- [Records from a collection]:

* START *

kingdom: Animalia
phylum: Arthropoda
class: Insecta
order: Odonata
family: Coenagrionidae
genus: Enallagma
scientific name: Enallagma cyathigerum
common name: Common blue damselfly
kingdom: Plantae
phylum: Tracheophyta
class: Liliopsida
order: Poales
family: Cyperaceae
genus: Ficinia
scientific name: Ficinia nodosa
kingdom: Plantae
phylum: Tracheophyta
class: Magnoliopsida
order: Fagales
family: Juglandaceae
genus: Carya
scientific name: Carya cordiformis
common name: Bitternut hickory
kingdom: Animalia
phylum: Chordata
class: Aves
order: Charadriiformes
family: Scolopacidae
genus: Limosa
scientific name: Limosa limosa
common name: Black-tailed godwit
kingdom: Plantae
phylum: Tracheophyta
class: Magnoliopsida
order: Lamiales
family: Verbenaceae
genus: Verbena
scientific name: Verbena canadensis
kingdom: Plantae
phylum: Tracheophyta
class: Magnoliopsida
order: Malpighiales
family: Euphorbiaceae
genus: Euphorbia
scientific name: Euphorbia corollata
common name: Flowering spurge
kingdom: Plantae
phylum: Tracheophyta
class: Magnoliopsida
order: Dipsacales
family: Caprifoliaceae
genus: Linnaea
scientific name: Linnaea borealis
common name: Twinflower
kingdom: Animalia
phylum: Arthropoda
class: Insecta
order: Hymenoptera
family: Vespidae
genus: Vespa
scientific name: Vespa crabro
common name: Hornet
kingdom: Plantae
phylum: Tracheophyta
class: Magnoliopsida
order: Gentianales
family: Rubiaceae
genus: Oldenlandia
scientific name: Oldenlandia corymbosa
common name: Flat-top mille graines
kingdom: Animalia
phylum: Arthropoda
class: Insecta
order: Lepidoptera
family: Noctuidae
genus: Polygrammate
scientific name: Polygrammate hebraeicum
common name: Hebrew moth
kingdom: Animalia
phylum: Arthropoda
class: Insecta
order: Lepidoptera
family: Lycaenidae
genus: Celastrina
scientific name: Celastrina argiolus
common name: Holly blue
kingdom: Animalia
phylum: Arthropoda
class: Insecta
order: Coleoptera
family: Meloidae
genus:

* END *

- [WHAT YOU WILL DO]: Reproduce every one of the lines above verbatim.

- [RESULT FOR THIS TASK]:
kingdom: Animalia
phylum: Arthropoda
class: Insecta
order: Odonata
family: Coenagrionidae
genus: Enallagma
scientific name: Enallagma cyathigerum
common name: Common blue damselfly
kingdom: Plantae
phylum: Tracheophyta
class: Liliopsida
order: Poales
family: Cyperaceae
genus: Ficinia
scientific name: Ficinia nodosa
kingdom: Plantae
phylum: Tracheophyta
class: Magnoliopsida
order: Fagales
family: Juglandaceae
genus: Carya
scientific name: Carya cordiformis
common name: Bitternut hickory
kingdom: Animalia
phylum: Chordata
class: Aves
order: Charadriiformes
family: Scolopacidae
genus: Limosa
scientific name: Limosa limosa
common name: Black-tailed godwit
kingdom: Plantae
phylum: Tracheophyta
class: Magnoliopsida
order: Lamiales
family: Verbenaceae
genus: Verbena
scientific name: Verbena canadensis
kingdom: Plantae
phylum: Tracheophyta
class: Magnoliopsida
order: Malpighiales
family: Euphorbiaceae
genus: Euphorbia
scientific name: Euphorbia corollata
common name: Flowering spurge
kingdom: Plantae
phylum: Tracheophyta
class: Magnoliopsida
order: Dipsacales
family: Caprifoliaceae
genus: Linnaea
scientific name: Linnaea borealis
common name: Twinflower
kingdom: Animalia
phylum: Arthropoda
class: Insecta
order: Hymenoptera
family: Vespidae
genus: Vespa
scientific name: Vespa crabro
common name: Hornet
kingdom: Plantae
phylum: Tracheophyta
class: Magnoliopsida
order: Gentianales
family: Rubiaceae
genus: Oldenlandia
scientific name: Oldenlandia corymbosa
common name: Flat-top mille graines
kingdom: Animalia
phylum: Arthropoda
class: Insecta
order: Lepidoptera
family: Noctuidae
genus: Polygrammate
scientific name: Polygrammate hebraeicum
common name: Hebrew moth
kingdom: Animalia
phylum: Arthropoda
class: Insecta
order: Lepidoptera
family: Lycaenidae
genus: Celastrina
scientific name: Celastrina argiolus
common name: Holly blue
kingdom: Animalia
phylum: Arthropoda
class: Insecta
order: Coleoptera
family: Meloidae
genus:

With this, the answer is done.